La situation évolue pourtant fortement lorsque Polikouchka chargé par sa patronne de lui ramener une enveloppe pleine d’argent de la ville, perd ladite enveloppe et se suicide par pendaison de désespoir.

Tandis que sa femme Akoulina sombre dans la démence, Doutlov récupère par un étrange hasard ladite enveloppe qui lui est gracieusement offerte par la patronne, convaincue d’une malédiction pesant sur elle.

Doutlov utilise l’argent pour sauver son neveu Ilyouchka traumatisé par cette désignation auprès de vouloir se révolter physiquement, en achetant un engagé volontaire, qui au moment de partir avec les autres conscrits l’insulte haineusement.

On termine le recueil par « Le cheval » étrange nouvelle ou un vieux hongre malade, persécuté aussi bien par ses maitres que par les autres chevaux plus jeune, qui avant de mourir sous la lame de l’équarisseur, raconte son glorieux passé de trotteur, ou il vainquit le trotteur favori d’un général, avant de connaitre une longue déchéance physique et des transferts successifs de maitres en maitres.

Avec un certain sens du clin d’œil, un parallèle est effectué avec le destin de son ancien maitre, l’homme d’affaires Serpoukhovskoi, lui aussi tombé dans la déchéance en raison de dettes abyssales et dont le corps est dévoré par les vers alors que celui du cheval sert à nourrir des prédateurs d’un rang plus élevé.

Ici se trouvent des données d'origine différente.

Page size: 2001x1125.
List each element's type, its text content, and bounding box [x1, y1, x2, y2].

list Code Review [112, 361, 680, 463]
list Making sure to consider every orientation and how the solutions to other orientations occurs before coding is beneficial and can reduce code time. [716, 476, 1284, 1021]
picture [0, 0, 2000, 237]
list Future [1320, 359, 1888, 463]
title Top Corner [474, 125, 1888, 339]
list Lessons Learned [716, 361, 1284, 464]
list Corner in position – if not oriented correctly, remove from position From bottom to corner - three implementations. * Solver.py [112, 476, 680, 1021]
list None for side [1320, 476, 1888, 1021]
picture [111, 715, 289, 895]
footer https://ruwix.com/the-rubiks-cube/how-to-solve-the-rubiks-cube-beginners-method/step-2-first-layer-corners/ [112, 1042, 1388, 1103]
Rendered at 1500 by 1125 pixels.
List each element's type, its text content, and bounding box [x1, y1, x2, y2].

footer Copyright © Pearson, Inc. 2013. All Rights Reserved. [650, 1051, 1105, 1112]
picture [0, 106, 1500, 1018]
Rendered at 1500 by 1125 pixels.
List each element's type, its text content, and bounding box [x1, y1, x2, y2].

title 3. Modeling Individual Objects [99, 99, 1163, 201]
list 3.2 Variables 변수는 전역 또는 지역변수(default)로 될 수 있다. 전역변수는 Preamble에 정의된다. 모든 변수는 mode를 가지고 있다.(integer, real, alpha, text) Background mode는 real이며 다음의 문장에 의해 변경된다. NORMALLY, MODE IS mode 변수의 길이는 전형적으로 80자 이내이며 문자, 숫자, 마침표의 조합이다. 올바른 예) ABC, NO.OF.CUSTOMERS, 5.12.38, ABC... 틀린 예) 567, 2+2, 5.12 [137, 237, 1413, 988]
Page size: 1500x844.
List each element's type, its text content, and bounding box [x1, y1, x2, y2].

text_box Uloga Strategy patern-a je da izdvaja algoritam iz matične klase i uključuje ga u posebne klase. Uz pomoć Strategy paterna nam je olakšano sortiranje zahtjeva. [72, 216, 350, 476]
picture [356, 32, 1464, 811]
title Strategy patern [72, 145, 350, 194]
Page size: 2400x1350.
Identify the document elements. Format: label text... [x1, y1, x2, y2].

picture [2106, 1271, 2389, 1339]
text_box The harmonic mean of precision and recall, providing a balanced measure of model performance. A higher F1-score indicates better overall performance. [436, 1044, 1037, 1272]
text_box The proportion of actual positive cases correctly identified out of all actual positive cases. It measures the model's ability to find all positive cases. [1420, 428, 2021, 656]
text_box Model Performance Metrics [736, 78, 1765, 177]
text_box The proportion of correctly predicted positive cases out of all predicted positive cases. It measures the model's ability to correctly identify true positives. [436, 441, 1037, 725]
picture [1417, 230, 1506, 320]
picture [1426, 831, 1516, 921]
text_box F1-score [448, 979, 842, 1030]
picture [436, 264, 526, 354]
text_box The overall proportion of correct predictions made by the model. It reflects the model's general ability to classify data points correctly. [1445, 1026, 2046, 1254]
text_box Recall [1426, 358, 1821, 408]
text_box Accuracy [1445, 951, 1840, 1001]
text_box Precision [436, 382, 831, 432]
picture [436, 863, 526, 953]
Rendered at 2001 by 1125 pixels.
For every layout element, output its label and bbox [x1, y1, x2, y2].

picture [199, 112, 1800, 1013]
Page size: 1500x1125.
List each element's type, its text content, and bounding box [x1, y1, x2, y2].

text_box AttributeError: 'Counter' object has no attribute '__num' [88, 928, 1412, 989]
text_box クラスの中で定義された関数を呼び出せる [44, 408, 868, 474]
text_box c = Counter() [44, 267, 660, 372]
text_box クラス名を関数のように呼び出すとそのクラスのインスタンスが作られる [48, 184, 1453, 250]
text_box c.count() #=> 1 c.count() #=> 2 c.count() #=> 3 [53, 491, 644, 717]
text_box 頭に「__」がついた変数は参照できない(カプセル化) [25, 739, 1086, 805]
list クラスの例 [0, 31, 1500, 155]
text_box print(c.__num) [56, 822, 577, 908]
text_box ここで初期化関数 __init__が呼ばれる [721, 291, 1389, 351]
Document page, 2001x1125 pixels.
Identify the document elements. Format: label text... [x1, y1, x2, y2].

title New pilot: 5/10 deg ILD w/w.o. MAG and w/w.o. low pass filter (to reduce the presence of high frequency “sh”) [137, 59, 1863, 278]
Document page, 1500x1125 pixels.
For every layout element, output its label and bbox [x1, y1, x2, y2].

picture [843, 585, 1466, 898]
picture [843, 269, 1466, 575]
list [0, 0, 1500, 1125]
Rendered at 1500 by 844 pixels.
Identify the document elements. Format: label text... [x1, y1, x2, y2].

En conclusion, comme souvent pour un recueil de nouvelles, « La tempête de neige et autres récits » est un ouvrage assez inégal, certaines nouvelles m’ayant peu captivé, d’autres plus émouvantes ou originales, m’ayant tenu en haleine.

Dans la catégorie de ces dernières on trouvera les histoires du prince Nekhlioudov visible alter égo de Tolstoï, avec de brillantes descriptions de la vie difficile des misérables paysans russes du XIX ième siècle ou le point de vue plus surprenant mais néanmoins empli de lucidité concernant la fausse supériorité sensée conférée par le statut social des bourgeois sur les artistes à la vie certes plus bancale mais certainement plus riche intérieurement.

Difficile également de ne pas succomber à « Le cheval », aussi surprenant que émotionnellement fort, avec la déchéance tragique d’un magnifique cheval noir et blanc détruit par la vieillesse et une vie chaotique …

Les autres nouvelles sont de qualité mais m’ont certainement moins touché ou fait vibrer.

Au final, bien que n’étant pas une œuvre impérissable,  « La tempête de neige et autres récits » reste un recueil de bonne qualité globale, qui confirme le statut de valeur sure de Tolstoï.